(Dataset entries)
╭──

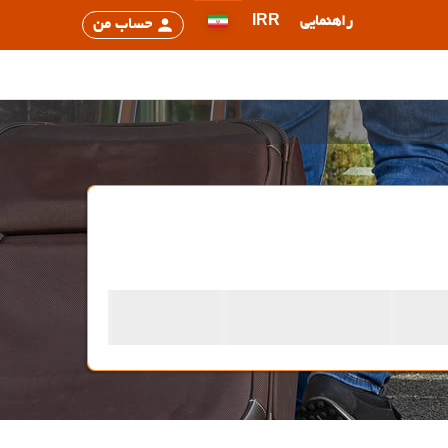
راهنمایی
IRR
حساب من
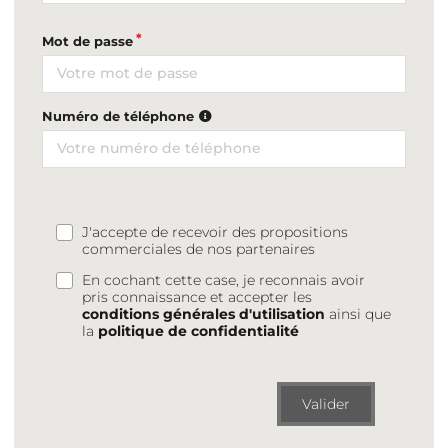
Mot de passe
Numéro de téléphone
J'accepte de recevoir des propositions
commerciales de nos partenaires
En cochant cette case, je reconnais avoir
pris connaissance et accepter les
conditions générales d'utilisation
ainsi que
la
politique de confidentialité
Valider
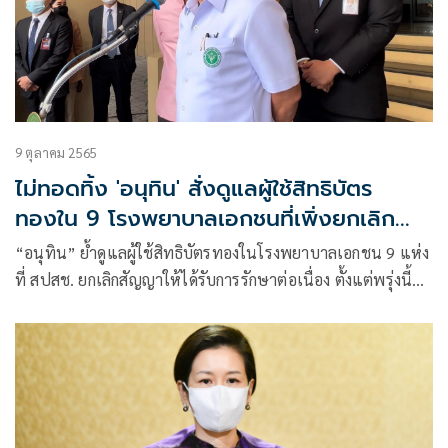
9 ตุลาคม 2565
ไม่ทอดทิ้ง 'อนุทิน' สั่งดูแลผู้ใช้สิทธิบัตร
ทองใน 9 โรงพยาบาลเอกชนที่เพิ่งยกเลิก
สัญญา
“อนุทิน” ย้ำดูแลผู้ใช้สิทธิบัตรทองในโรงพยาบาลเอกชน 9 แห่ง
ที่ สปสช. ยกเลิกสัญญาให้ได้รับการรักษาต่อเนื่อง ตั้งแต่พรุ่งนี้
(10 ต.ค.) เปิดให้เลือกหน่วยบริการใหม่ผ่าน 4 ช่องทาง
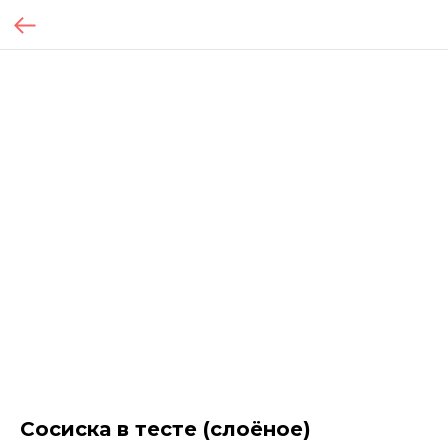
Сосиска в тесте (слоёное)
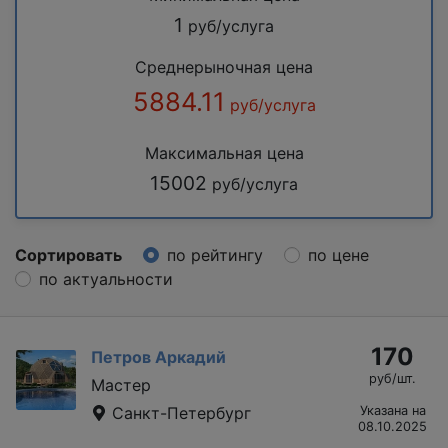
1
руб/услуга
Среднерыночная цена
5884.11
руб/услуга
Максимальная цена
15002
руб/услуга
Сортировать
по рейтингу
по цене
по актуальности
170
Петров Аркадий
руб/шт.
Мастер
Санкт-Петербург
Указана на
08.10.2025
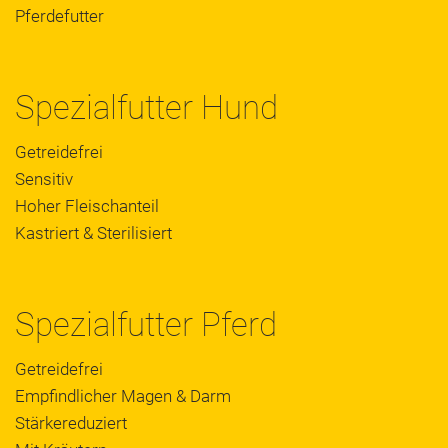
Pferdefutter
Spezialfutter Hund
Getreidefrei
Sensitiv
Hoher Fleischanteil
Kastriert & Sterilisiert
Spezialfutter Pferd
Getreidefrei
Empfindlicher Magen & Darm
Stärkereduziert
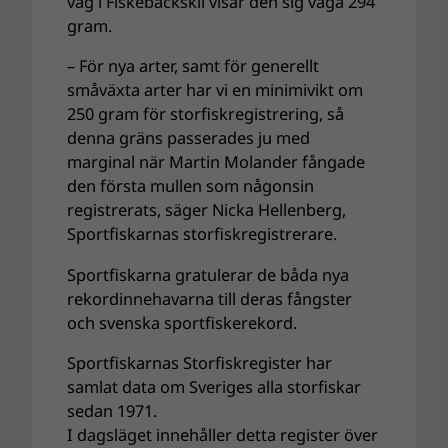
våg i Fiskebäckskil visar den sig väga 294
gram.
– För nya arter, samt för generellt
småväxta arter har vi en minimivikt om
250 gram för storfiskregistrering, så
denna gräns passerades ju med
marginal när Martin Molander fångade
den första mullen som någonsin
registrerats, säger Nicka Hellenberg,
Sportfiskarnas storfiskregistrerare.
Sportfiskarna gratulerar de båda nya
rekordinnehavarna till deras fångster
och svenska sportfiskerekord.
Sportfiskarnas Storfiskregister har
samlat data om Sveriges alla storfiskar
sedan 1971.
I dagsläget innehåller detta register över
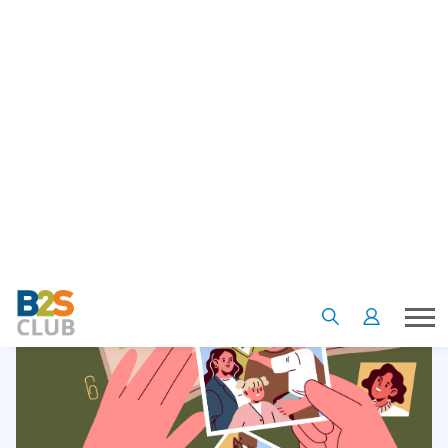
1. ทำ Scrapbook ครอบครัวด้วยกัน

╰──

What is expected
Copy all of the records verbatim, omitting the pictures.

Solution for this problem
راهنمایی
IRR
حساب من
Mot de passe
Numéro de téléphone
J'accepte de recevoir des propositions
commerciales de nos partenaires
En cochant cette case, je reconnais avoir
pris connaissance et accepter les
conditions générales d'utilisation
ainsi que
la
politique de confidentialité
Valider
9 ตุลาคม 2565
ไม่ทอดทิ้ง 'อนุทิน' สั่งดูแลผู้ใช้สิทธิบัตร
ทองใน 9 โรงพยาบาลเอกชนที่เพิ่งยกเลิก
สัญญา
“อนุทิน” ย้ำดูแลผู้ใช้สิทธิบัตรทองในโรงพยาบาลเอกชน 9 แห่ง
ที่ สปสช. ยกเลิกสัญญาให้ได้รับการรักษาต่อเนื่อง ตั้งแต่พรุ่งนี้
(10 ต.ค.) เปิดให้เลือกหน่วยบริการใหม่ผ่าน 4 ช่องทาง
Сосиска в тесте (слоёное)
1
руб/услуга
Среднерыночная цена
5884.11
руб/услуга
Максимальная цена
15002
руб/услуга
Сортировать
по рейтингу
по цене
по актуальности
170
Петров Аркадий
руб/шт.
Мастер
Санкт-Петербург
Указана на
08.10.2025
Pferdefutter
Spezialfutter Hund
Getreidefrei
Sensitiv
Hoher Fleischanteil
Kastriert & Sterilisiert
Spezialfutter Pferd
Getreidefrei
Empfindlicher Magen & Darm
Stärkereduziert
våg i Fiskebäckskil visar den sig väga 294
gram.
– För nya arter, samt för generellt
småväxta arter har vi en minimivikt om
250 gram för storfiskregistrering, så
denna gräns passerades ju med
marginal när Martin Molander fångade
den första mullen som någonsin
registrerats, säger Nicka Hellenberg,
Sportfiskarnas storfiskregistrerare.
Sportfiskarna gratulerar de båda nya
rekordinnehavarna till deras fångster
och svenska sportfiskerekord.
Sportfiskarnas Storfiskregister har
samlat data om Sveriges alla storfiskar
sedan 1971.
I dagsläget innehåller detta register över
1. ทำ Scrapbook ครอบครัวด้วยกัน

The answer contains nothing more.